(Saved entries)
>>>>>
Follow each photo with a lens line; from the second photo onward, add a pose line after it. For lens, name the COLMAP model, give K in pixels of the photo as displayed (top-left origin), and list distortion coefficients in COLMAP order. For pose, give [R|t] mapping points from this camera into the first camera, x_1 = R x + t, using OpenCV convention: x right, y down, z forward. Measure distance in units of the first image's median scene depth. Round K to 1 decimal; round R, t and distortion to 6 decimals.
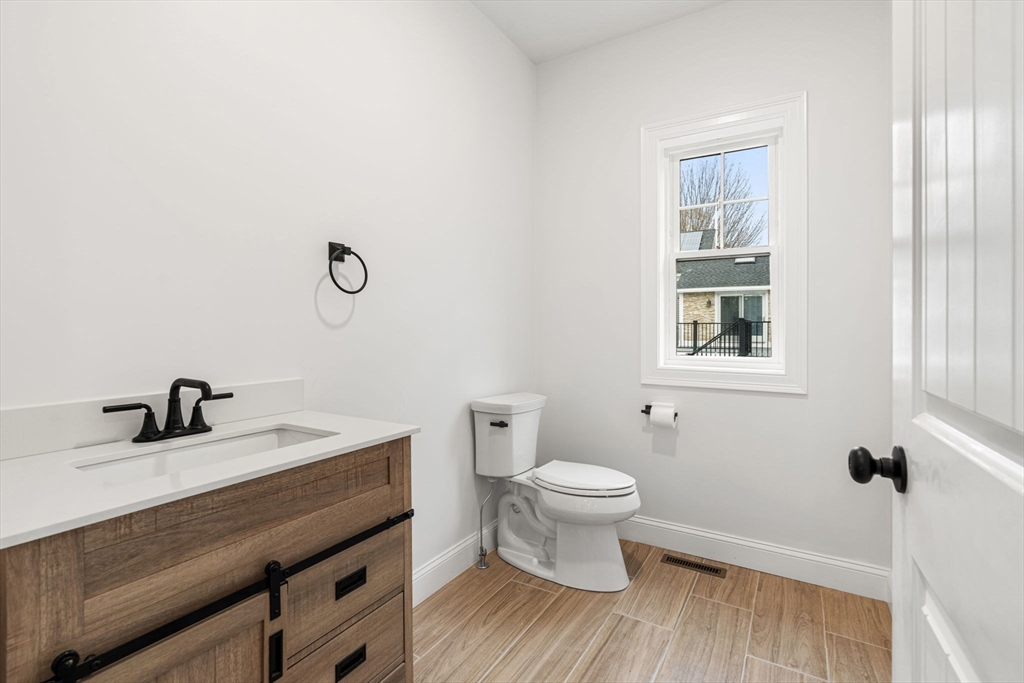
lens RADIAL K [[466.4, 0, 509.8], [0, 466.4, 340.0], [0, 0, 1]] dist [-0.000644, 0.000229]
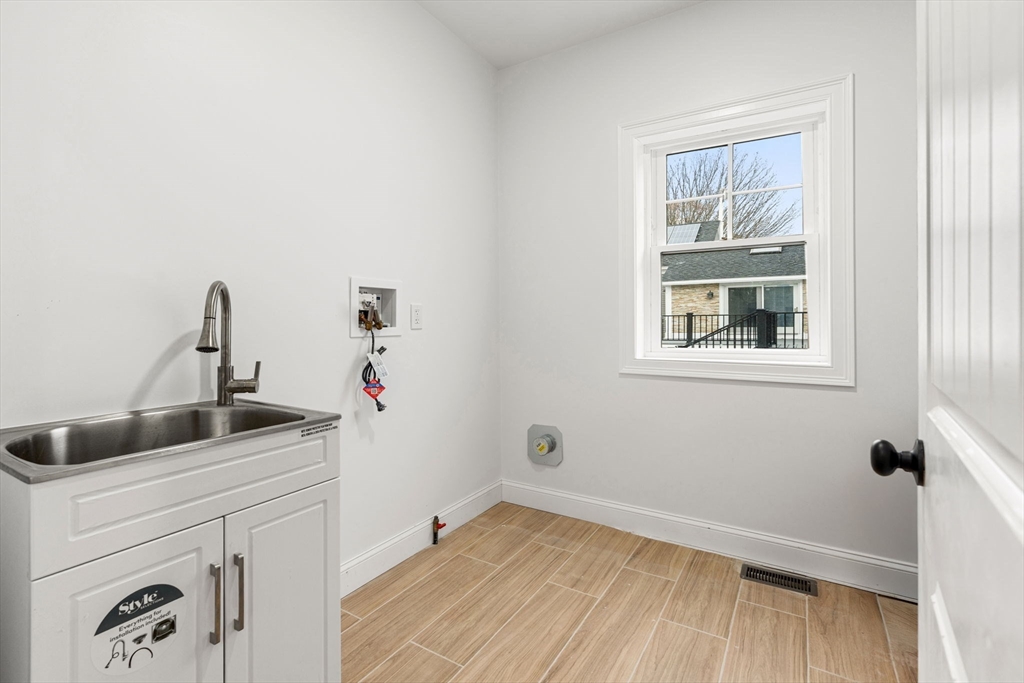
lens RADIAL K [[466.4, 0, 526.5], [0, 466.4, 321.6], [0, 0, 1]] dist [-0.000644, 0.000229]
pose [[0.994433, 0.012227, 0.104664, -0.084188], [-0.009883, 0.999689, -0.022887, 0.005754], [-0.104911, 0.021726, 0.994244, 0.069321]]
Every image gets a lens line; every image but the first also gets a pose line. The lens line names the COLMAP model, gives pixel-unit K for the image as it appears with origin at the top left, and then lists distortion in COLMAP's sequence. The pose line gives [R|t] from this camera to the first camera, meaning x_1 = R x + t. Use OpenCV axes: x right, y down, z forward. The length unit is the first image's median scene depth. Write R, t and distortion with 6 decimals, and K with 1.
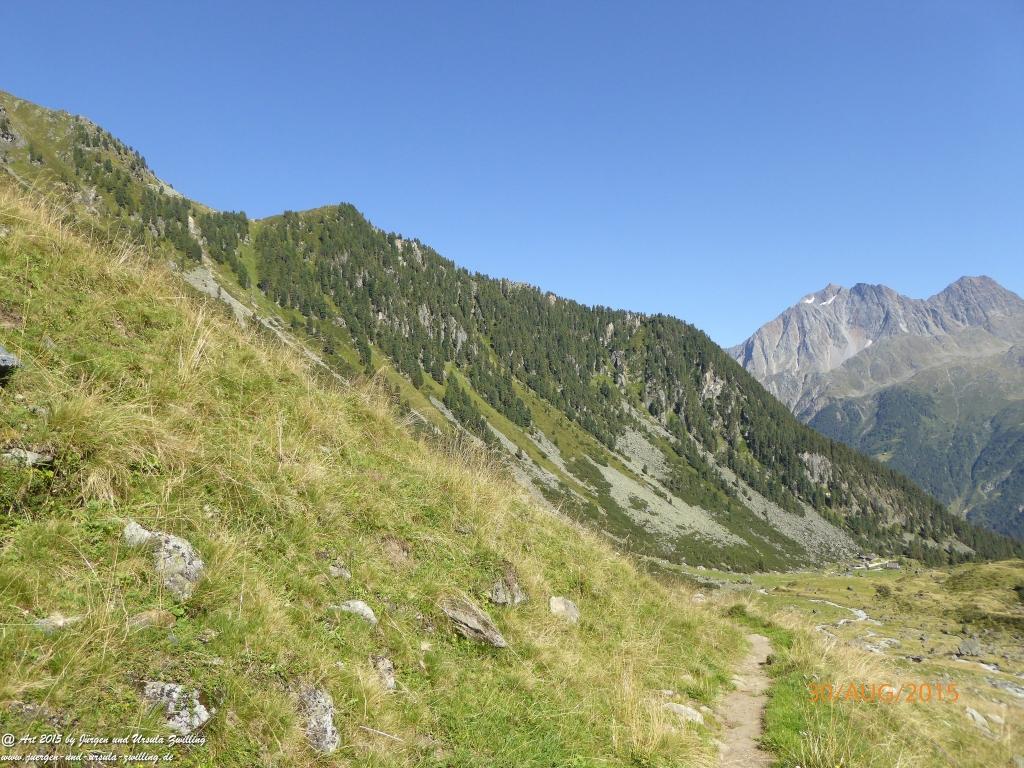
lens RADIAL K [[732.7, 0, 528.9], [0, 732.7, 387.4], [0, 0, 1]] dist [-0.009727, 0.005813]
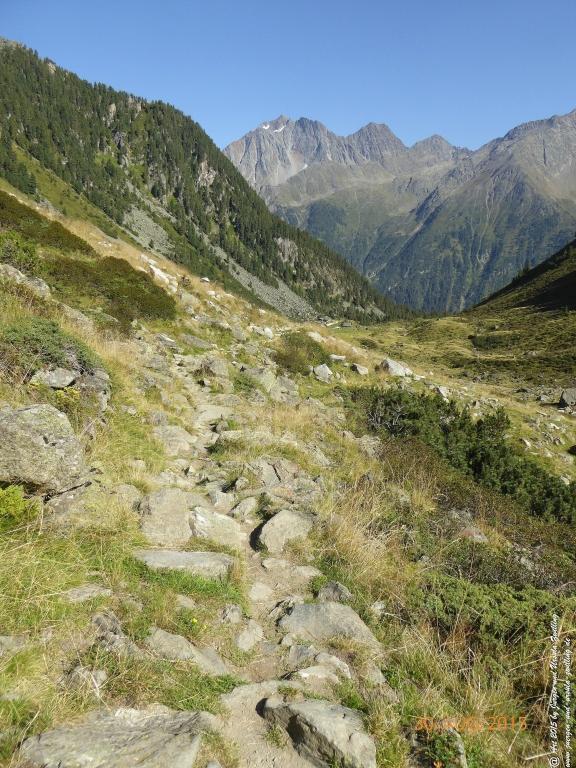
lens RADIAL K [[543.3, 0, 288.8], [0, 543.3, 390.3], [0, 0, 1]] dist [-0.014345, -0.018621]
pose [[0.910493, -0.068421, 0.407824, -0.001457], [-0.075135, 0.942429, 0.325856, 0.032182], [-0.406641, -0.327331, 0.852935, 0.122610]]
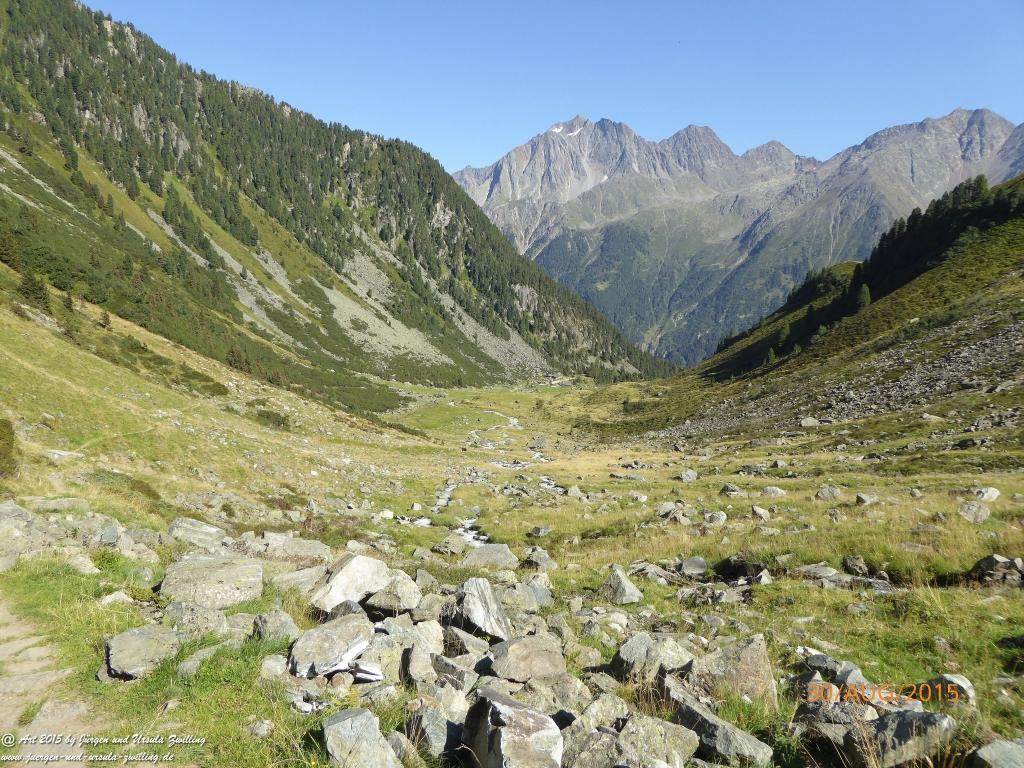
lens RADIAL K [[730.5, 0, 519.6], [0, 730.5, 385.1], [0, 0, 1]] dist [-0.035891, 0.011322]
pose [[0.945330, 0.009244, 0.325984, 0.016171], [-0.089573, 0.968514, 0.232289, -0.021831], [-0.313572, -0.248789, 0.916393, -0.071072]]
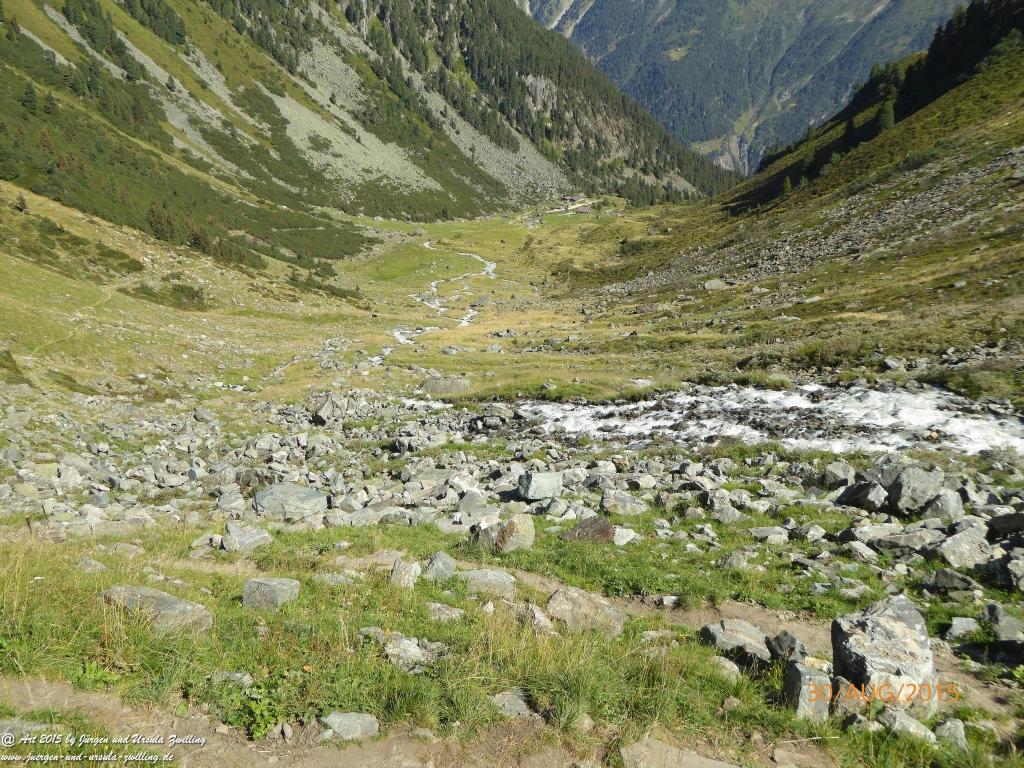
lens RADIAL K [[997.6, 0, 524.7], [0, 997.6, 385.9], [0, 0, 1]] dist [-0.008814, -0.017093]
pose [[0.960615, -0.065627, 0.270024, 0.032920], [-0.054705, 0.908036, 0.415305, -0.064857], [-0.272446, -0.413720, 0.868682, -0.166406]]
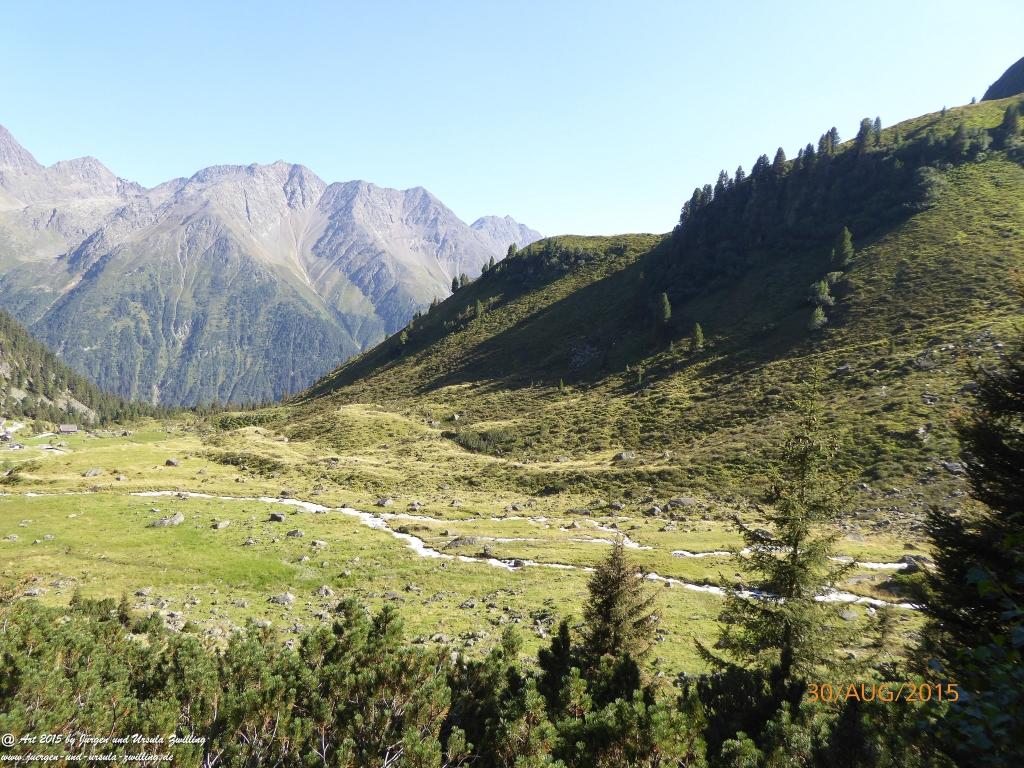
lens RADIAL K [[721.7, 0, 512.0], [0, 721.7, 384.0], [0, 0, 1]] dist [0.003068, -0.027929]
pose [[0.340401, 0.002158, 0.940278, 0.012861], [-0.162356, 0.985112, 0.056516, 0.072891], [-0.926158, -0.171898, 0.335683, 0.294907]]
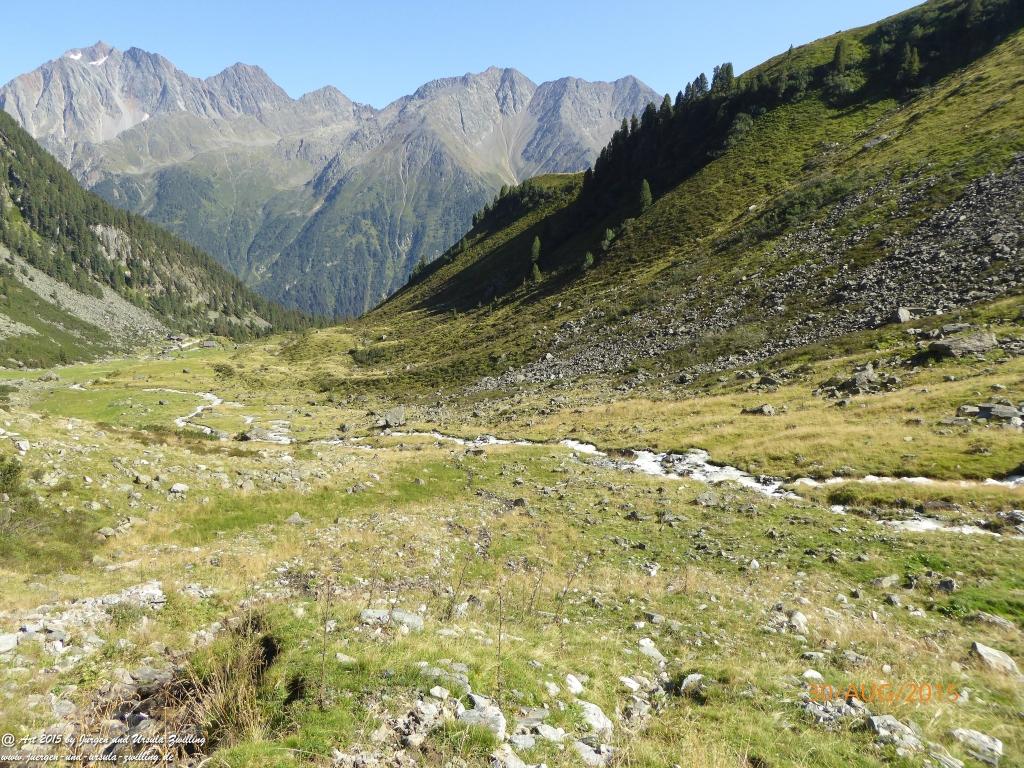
lens RADIAL K [[724.4, 0, 519.1], [0, 724.4, 386.8], [0, 0, 1]] dist [-0.014345, -0.018621]
pose [[0.616230, -0.133578, 0.776156, 0.002857], [-0.096338, 0.965326, 0.242622, 0.020740], [-0.781652, -0.224284, 0.581994, 0.081795]]
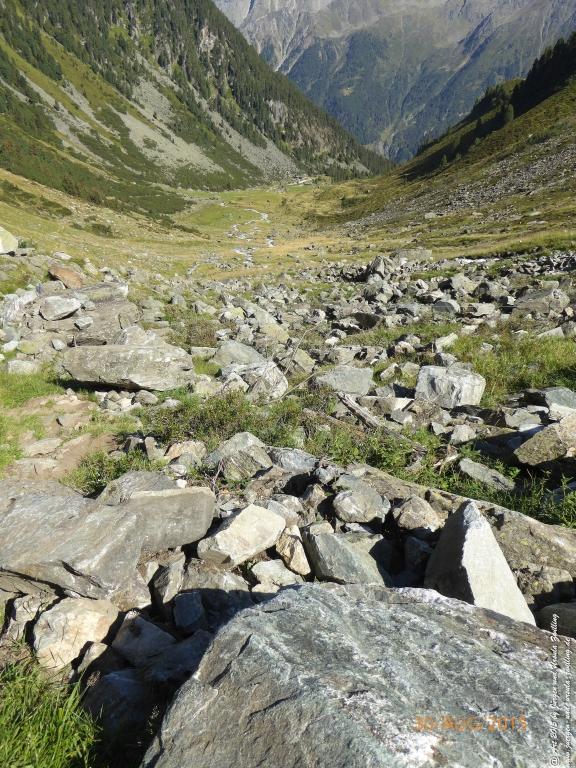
lens RADIAL K [[543.3, 0, 288.8], [0, 543.3, 390.3], [0, 0, 1]] dist [-0.014345, -0.018621]
pose [[0.943226, -0.145643, 0.298518, 0.013511], [-0.053047, 0.821149, 0.568243, -0.046598], [-0.327889, -0.551817, 0.766803, -0.132796]]
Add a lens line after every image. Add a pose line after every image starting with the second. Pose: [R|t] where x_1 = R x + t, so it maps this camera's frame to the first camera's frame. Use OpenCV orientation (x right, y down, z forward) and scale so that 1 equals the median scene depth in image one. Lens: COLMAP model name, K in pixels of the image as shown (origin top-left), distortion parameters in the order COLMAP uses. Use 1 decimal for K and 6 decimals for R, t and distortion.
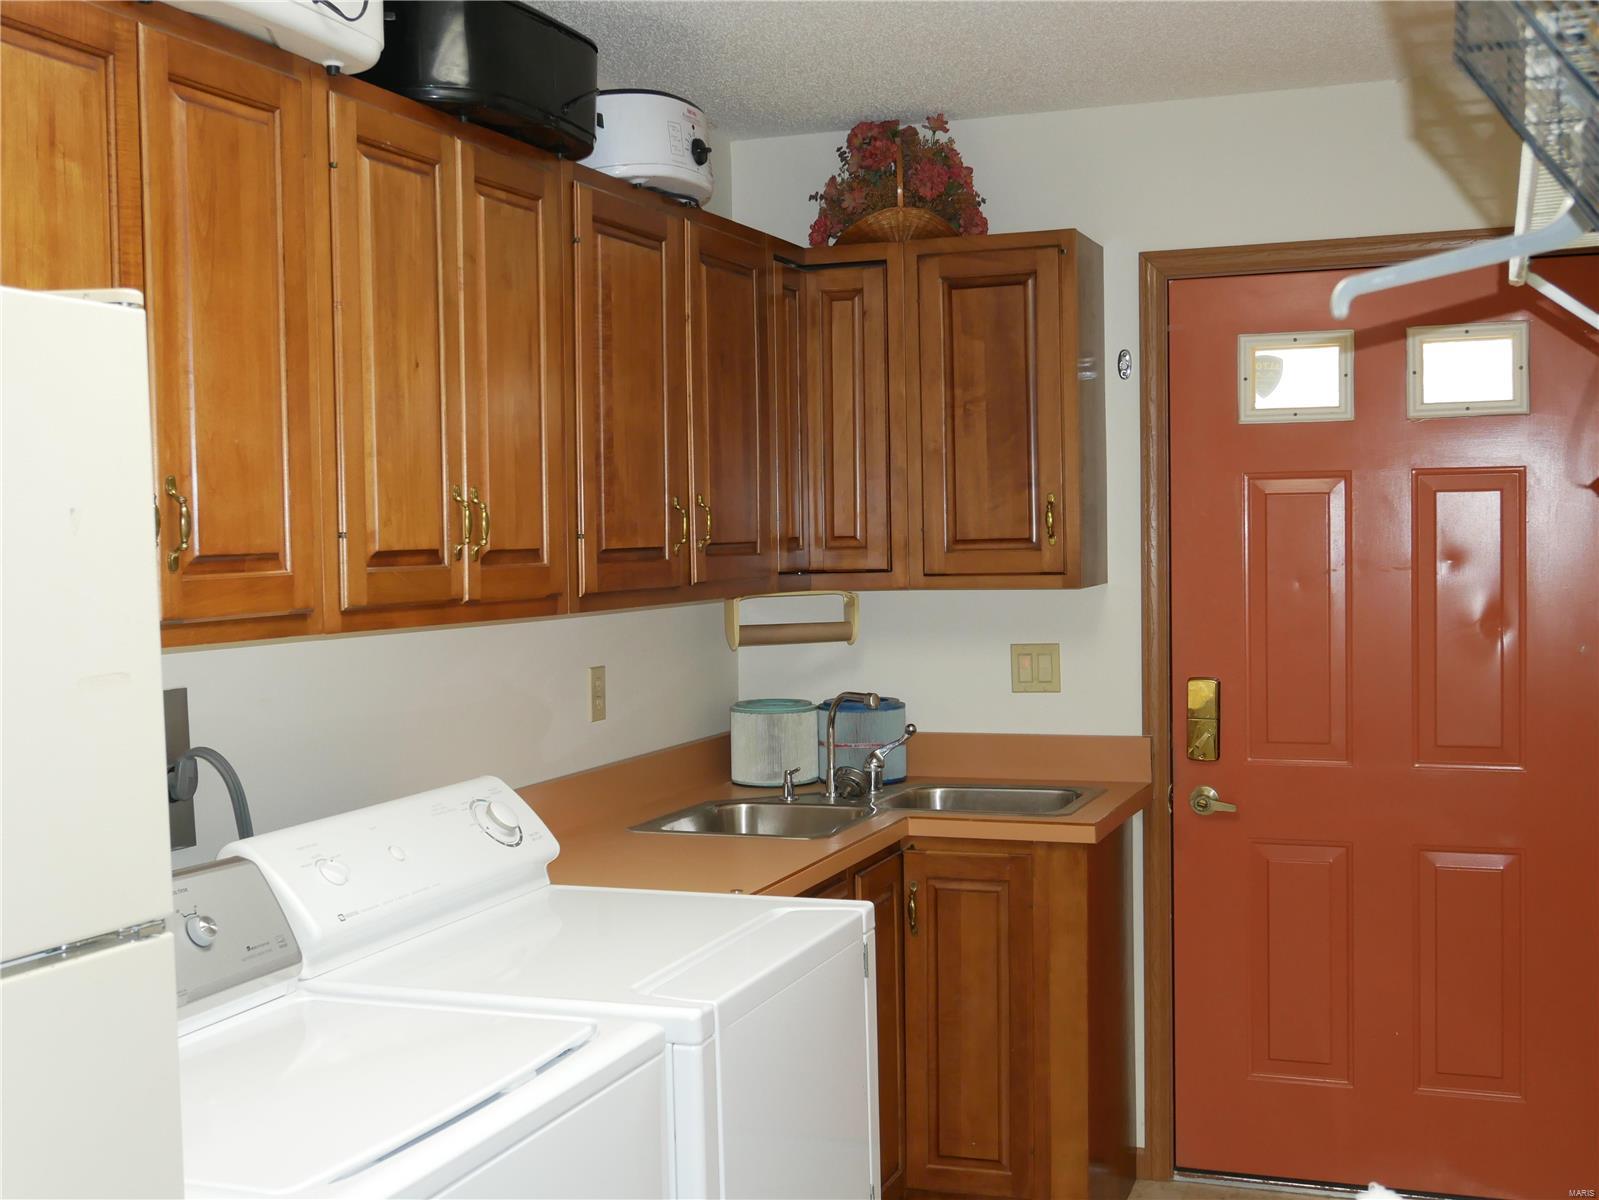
<<<<<
• **Task directions**
Reproduce the stretch of the material from the start through the line containing "0.021726, 0.994244, 0.069321]]", keeping every line as it appears. Omit the pictures from your output.

• **Output for this exercise**
Follow each photo with a lens line; from the second photo onward, add a pose line after it. For lens, name the COLMAP model, give K in pixels of the photo as displayed (top-left origin), and list distortion coefficients in COLMAP order. For pose, give [R|t] mapping points from this camera into the first camera, x_1 = R x + t, using OpenCV convention: x right, y down, z forward. Measure distance in units of the first image's median scene depth. Round K to 1 decimal; round R, t and distortion to 6 decimals.
lens RADIAL K [[466.4, 0, 509.8], [0, 466.4, 340.0], [0, 0, 1]] dist [-0.000644, 0.000229]
lens RADIAL K [[466.4, 0, 526.5], [0, 466.4, 321.6], [0, 0, 1]] dist [-0.000644, 0.000229]
pose [[0.994433, 0.012227, 0.104664, -0.084188], [-0.009883, 0.999689, -0.022887, 0.005754], [-0.104911, 0.021726, 0.994244, 0.069321]]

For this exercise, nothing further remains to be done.